Nobody quite knows how the Brexit impasse will end. But whether we leave on the 12th April, stay for a short while or have a further long extension, one thing is clear. The UK will be heading for a General Election a lot sooner than 2022. Parliamentary parties and structures have broken down in an unprecedented way. Never mind the whips losing their authority; the whole principle of cabinet collective responsibility has been holed below the water line by recent events. The shattered pieces of parties elected to form the 2017 parliament will never be put back together.
With an increasingly divided and fractious parliament the inevitable conclusion is that sooner or later there will be an early general election. It might happen by accident or design but an election is the only thing that can heal these wounds. In this context, many people will suddenly scramble to get themselves a seat. 2017 has many grim lessons for those who left it too late or worse still turned up to an Association as the ‘central office candidate’.
This time things will be different because of members’ expectations. In all parties there is a growing disdain for the professional political class. Members won’t be fooled again by people in flash suits claiming to be ardent advocates of one cause or another, only to see their principles fall away as they ascend the steps of Palace of Westminster. Associations are being more assertive about what type of candidate they are looking for and the type of MP they will support.
The next general election is also likely to throw up a disproportionate number of safe seats. As many MPs relations have broken down with their Association. The days of MPs being selected by their local party on the basis of telling them one thing and being able to continue in office while doing the complete opposite at Westminster are coming to an end. We’ve entered a new age of localism and authenticity. With the rash of “remainer” defections and near defections at Westminster, Conservative associations will be on the lookout for candidates who genuinely share their world view. These safe seats are likely to be particularly wary of so-called “carpet baggers”. All the more reason for serious contenders to make sure they have built their ties with a prospective Association early.

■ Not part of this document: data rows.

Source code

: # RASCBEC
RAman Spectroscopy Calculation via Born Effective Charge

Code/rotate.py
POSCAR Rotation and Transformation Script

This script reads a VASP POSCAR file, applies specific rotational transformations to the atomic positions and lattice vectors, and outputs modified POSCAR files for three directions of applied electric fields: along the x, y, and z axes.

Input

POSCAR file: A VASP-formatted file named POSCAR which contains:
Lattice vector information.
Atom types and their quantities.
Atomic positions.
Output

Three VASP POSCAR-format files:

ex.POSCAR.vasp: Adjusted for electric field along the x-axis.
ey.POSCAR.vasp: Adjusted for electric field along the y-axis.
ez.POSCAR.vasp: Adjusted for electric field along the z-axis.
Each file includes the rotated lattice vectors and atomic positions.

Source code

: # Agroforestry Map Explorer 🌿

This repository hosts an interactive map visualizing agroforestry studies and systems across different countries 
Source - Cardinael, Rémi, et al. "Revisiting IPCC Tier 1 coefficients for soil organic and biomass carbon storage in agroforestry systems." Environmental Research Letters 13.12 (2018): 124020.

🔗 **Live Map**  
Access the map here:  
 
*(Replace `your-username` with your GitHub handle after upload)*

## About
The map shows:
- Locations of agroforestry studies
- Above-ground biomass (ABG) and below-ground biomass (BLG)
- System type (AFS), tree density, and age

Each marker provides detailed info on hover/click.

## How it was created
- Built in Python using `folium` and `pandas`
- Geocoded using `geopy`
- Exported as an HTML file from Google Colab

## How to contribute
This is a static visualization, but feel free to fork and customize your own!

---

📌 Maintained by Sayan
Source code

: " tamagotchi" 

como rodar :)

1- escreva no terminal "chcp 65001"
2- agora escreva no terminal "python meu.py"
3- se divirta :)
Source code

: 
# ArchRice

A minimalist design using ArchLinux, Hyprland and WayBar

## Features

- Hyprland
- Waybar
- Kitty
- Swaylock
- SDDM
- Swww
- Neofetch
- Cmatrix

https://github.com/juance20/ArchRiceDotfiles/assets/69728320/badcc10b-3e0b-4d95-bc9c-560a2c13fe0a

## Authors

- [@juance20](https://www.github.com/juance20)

Applicants will need to be aware of local issues that may affect the vote as well as past voting trends over the long term. Once safe seats like Kensington are no longer such great prizes but the shift in political loyalties is creating some good prospects north of Watford Gap. The views of local activists are also important – there is little point in a remainer applying for a seat who have just removed someone with similar views from office.
In this context, early engagement with a seat and the building of genuine ties and rapport are vital. Candidates with a history of local contacts and supporters are far more likely to meet with the approval of this more discerning audience.
One thing is for sure, whatever the result of Brexit UK politics will not be the same for a long time.